> _Saved entries_
[start]

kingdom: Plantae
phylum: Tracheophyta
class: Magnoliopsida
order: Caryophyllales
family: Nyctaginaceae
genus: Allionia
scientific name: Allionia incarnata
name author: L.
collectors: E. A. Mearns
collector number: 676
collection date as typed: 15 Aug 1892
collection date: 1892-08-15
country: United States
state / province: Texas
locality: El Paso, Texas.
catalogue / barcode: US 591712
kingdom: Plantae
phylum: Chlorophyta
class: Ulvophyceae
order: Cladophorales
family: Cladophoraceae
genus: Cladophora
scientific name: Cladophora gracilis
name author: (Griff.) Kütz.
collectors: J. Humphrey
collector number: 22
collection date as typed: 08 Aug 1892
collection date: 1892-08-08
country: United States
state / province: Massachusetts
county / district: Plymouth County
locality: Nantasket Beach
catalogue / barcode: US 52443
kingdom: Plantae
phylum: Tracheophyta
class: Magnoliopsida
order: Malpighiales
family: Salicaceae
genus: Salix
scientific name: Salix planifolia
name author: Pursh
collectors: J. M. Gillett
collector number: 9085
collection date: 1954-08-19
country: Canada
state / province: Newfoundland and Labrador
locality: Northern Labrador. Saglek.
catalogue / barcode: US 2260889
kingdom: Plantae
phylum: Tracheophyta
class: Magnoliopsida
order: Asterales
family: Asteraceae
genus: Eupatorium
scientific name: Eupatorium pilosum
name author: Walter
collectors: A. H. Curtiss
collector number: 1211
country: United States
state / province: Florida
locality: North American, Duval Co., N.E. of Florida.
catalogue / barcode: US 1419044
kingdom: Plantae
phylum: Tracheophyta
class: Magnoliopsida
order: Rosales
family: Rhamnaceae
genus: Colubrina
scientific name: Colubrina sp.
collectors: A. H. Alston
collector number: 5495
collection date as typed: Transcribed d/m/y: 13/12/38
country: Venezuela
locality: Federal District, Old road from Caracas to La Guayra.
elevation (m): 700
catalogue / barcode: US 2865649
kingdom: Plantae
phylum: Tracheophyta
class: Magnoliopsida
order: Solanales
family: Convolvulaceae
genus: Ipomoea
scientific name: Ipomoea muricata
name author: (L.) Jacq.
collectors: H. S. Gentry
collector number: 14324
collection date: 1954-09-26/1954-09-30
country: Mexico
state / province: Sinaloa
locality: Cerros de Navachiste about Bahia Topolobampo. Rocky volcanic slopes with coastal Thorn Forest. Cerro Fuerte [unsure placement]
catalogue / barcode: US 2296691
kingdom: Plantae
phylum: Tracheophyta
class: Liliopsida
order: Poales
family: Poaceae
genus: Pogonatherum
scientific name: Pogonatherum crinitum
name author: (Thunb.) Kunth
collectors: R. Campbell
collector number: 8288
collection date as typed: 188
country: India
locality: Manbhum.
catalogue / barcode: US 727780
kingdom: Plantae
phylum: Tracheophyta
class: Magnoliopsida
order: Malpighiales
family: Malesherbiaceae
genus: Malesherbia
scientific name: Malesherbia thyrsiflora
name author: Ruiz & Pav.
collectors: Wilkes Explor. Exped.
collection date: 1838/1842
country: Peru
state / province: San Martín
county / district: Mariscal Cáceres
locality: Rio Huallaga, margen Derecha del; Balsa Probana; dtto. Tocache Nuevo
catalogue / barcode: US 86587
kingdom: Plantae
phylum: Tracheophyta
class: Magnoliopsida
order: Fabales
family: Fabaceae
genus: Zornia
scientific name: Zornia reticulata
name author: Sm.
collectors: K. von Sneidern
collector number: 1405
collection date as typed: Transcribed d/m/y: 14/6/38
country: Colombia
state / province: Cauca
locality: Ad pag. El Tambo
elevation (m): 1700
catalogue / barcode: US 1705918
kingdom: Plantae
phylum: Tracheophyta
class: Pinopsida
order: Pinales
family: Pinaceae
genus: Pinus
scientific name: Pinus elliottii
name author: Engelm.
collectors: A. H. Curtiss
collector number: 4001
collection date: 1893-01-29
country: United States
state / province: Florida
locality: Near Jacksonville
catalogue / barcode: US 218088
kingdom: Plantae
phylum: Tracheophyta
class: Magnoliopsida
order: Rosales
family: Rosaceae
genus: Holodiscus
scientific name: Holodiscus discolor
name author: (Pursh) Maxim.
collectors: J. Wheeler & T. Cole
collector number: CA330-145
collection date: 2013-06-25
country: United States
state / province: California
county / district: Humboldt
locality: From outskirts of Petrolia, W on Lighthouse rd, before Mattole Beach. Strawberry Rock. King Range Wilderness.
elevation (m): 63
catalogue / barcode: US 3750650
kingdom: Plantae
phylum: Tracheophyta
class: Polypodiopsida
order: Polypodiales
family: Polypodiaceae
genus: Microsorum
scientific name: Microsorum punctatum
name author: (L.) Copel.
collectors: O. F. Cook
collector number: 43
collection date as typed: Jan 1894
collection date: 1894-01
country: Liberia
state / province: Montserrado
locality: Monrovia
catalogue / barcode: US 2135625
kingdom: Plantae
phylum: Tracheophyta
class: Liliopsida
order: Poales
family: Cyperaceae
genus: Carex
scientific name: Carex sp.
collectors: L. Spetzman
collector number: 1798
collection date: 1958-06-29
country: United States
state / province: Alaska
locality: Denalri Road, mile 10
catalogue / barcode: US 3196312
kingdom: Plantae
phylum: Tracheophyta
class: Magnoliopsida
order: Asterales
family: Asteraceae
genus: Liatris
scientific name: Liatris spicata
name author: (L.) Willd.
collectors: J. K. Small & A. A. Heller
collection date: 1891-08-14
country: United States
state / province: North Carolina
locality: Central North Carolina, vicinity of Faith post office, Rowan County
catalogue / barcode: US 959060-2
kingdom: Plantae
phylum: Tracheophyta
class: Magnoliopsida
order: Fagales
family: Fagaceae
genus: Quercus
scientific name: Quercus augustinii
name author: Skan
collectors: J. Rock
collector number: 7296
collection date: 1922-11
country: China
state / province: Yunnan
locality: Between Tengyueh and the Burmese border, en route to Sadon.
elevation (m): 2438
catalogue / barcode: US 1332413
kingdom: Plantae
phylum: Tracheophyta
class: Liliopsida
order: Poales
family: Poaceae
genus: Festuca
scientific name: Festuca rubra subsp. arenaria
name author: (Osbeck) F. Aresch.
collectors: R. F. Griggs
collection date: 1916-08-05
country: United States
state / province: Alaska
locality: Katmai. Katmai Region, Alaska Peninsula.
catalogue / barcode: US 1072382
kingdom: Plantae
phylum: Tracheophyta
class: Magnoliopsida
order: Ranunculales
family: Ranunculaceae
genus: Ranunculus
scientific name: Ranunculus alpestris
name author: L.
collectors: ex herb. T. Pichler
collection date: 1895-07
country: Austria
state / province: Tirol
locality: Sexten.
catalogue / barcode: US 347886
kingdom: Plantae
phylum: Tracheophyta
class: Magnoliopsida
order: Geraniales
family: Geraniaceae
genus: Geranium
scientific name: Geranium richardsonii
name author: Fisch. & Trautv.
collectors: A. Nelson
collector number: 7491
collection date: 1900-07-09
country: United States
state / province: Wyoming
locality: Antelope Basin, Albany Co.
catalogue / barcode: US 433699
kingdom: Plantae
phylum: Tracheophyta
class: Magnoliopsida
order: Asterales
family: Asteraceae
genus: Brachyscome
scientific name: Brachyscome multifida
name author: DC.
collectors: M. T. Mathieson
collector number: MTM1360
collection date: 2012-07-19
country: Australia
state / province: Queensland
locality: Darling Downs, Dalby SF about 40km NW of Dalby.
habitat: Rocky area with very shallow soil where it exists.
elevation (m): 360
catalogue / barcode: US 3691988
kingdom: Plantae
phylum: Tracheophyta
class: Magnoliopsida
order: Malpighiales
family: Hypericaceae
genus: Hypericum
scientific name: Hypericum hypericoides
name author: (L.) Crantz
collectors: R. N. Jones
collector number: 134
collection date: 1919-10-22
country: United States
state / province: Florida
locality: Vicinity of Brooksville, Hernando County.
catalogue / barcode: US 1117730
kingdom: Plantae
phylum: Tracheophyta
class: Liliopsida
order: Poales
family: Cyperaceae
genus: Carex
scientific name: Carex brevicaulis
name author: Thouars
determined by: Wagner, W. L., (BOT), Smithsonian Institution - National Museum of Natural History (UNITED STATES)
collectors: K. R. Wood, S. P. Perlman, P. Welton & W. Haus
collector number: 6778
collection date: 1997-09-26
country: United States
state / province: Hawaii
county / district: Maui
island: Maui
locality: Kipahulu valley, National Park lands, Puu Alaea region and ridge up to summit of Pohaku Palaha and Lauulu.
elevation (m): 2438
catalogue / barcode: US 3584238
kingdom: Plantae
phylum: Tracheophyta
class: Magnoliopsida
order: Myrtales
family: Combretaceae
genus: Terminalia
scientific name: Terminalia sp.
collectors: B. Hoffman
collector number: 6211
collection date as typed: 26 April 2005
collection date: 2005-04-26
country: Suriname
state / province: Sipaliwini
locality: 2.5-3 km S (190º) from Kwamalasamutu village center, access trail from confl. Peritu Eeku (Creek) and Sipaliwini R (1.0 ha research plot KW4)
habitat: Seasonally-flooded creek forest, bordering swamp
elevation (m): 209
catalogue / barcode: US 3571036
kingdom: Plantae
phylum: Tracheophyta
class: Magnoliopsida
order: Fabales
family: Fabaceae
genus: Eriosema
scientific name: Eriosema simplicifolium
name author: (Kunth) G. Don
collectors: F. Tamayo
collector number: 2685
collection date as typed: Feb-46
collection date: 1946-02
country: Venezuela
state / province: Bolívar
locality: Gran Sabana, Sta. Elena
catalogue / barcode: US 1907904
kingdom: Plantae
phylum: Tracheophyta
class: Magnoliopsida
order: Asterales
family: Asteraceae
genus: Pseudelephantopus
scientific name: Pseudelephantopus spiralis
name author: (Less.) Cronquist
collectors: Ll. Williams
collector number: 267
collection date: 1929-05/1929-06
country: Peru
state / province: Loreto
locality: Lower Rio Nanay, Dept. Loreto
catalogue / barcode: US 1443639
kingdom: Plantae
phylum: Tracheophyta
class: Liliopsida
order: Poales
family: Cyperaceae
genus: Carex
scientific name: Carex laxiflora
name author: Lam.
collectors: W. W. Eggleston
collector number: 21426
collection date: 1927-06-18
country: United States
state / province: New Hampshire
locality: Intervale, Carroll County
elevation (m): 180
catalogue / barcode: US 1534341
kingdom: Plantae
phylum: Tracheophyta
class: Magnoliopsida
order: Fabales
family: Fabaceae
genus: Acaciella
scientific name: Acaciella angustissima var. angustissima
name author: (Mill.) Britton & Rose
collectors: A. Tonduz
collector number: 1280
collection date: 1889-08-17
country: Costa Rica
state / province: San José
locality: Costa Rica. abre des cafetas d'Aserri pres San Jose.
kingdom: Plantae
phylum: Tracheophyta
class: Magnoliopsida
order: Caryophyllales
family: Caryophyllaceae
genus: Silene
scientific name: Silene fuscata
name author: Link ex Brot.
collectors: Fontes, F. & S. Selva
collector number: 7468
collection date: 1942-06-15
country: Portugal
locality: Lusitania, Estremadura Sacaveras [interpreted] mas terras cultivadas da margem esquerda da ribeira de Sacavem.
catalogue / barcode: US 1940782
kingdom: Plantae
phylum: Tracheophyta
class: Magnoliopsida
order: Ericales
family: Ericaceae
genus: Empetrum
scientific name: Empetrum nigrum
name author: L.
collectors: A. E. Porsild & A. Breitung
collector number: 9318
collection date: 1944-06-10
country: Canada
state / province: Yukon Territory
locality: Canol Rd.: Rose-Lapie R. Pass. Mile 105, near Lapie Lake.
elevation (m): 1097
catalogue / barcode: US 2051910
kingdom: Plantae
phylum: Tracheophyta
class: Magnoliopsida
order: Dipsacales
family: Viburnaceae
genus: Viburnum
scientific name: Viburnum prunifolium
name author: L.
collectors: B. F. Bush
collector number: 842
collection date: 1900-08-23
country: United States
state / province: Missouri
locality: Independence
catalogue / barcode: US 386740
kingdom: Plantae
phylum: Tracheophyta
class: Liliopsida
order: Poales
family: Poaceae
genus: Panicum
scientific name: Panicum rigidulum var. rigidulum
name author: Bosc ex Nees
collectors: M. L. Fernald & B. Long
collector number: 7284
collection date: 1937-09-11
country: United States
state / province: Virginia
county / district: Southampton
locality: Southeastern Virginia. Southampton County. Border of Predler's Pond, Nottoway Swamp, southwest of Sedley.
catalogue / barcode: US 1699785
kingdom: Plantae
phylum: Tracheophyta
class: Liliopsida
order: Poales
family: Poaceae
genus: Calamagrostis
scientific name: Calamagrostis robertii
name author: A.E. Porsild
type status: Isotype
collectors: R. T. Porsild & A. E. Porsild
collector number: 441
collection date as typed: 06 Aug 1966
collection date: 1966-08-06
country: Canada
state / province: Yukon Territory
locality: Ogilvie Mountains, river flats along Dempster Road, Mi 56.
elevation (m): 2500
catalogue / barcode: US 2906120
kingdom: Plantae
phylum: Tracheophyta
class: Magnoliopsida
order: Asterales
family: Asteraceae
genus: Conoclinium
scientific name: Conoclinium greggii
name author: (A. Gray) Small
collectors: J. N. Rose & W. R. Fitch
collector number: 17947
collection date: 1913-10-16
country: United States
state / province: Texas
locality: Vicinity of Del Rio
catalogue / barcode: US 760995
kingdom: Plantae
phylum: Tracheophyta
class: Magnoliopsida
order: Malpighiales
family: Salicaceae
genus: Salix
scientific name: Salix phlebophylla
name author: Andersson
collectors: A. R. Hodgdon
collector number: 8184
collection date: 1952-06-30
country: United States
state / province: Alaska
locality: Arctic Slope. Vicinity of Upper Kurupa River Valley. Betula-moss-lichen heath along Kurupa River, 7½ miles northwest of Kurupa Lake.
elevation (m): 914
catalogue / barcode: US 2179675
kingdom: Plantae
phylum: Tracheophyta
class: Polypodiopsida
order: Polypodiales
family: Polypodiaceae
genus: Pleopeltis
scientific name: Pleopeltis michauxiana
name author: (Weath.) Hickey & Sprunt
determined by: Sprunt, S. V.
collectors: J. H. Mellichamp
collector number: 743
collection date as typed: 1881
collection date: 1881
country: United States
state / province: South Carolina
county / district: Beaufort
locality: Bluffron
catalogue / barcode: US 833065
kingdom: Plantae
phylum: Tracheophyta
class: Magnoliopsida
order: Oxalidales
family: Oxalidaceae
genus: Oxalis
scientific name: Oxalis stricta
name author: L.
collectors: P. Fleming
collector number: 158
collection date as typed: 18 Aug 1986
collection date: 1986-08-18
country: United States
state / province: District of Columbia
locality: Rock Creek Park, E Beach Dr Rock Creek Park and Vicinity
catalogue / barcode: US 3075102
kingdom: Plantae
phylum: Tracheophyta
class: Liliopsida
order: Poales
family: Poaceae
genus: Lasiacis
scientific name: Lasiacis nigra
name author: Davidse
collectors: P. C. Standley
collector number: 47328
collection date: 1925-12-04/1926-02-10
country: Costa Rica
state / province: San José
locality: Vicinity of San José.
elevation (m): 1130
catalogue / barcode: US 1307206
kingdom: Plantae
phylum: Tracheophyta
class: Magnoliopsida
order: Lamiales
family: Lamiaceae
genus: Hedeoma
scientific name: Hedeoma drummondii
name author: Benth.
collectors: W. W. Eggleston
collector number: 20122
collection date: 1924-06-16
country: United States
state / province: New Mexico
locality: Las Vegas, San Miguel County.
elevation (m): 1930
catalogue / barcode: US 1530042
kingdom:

[end]

> _Task prompt_
Rewrite the lines between the one holding "state / province: Newfoundland and Labrador" and the one holding "scientific name: Malesherbia thyrsiflora", inclusive, replacing "locality" with "site" and leaving everything else unchanged.

> _Solution to this exercise_
state / province: Newfoundland and Labrador
site: Northern Labrador. Saglek.
catalogue / barcode: US 2260889
kingdom: Plantae
phylum: Tracheophyta
class: Magnoliopsida
order: Asterales
family: Asteraceae
genus: Eupatorium
scientific name: Eupatorium pilosum
name author: Walter
collectors: A. H. Curtiss
collector number: 1211
country: United States
state / province: Florida
site: North American, Duval Co., N.E. of Florida.
catalogue / barcode: US 1419044
kingdom: Plantae
phylum: Tracheophyta
class: Magnoliopsida
order: Rosales
family: Rhamnaceae
genus: Colubrina
scientific name: Colubrina sp.
collectors: A. H. Alston
collector number: 5495
collection date as typed: Transcribed d/m/y: 13/12/38
country: Venezuela
site: Federal District, Old road from Caracas to La Guayra.
elevation (m): 700
catalogue / barcode: US 2865649
kingdom: Plantae
phylum: Tracheophyta
class: Magnoliopsida
order: Solanales
family: Convolvulaceae
genus: Ipomoea
scientific name: Ipomoea muricata
name author: (L.) Jacq.
collectors: H. S. Gentry
collector number: 14324
collection date: 1954-09-26/1954-09-30
country: Mexico
state / province: Sinaloa
site: Cerros de Navachiste about Bahia Topolobampo. Rocky volcanic slopes with coastal Thorn Forest. Cerro Fuerte [unsure placement]
catalogue / barcode: US 2296691
kingdom: Plantae
phylum: Tracheophyta
class: Liliopsida
order: Poales
family: Poaceae
genus: Pogonatherum
scientific name: Pogonatherum crinitum
name author: (Thunb.) Kunth
collectors: R. Campbell
collector number: 8288
collection date as typed: 188
country: India
site: Manbhum.
catalogue / barcode: US 727780
kingdom: Plantae
phylum: Tracheophyta
class: Magnoliopsida
order: Malpighiales
family: Malesherbiaceae
genus: Malesherbia
scientific name: Malesherbia thyrsiflora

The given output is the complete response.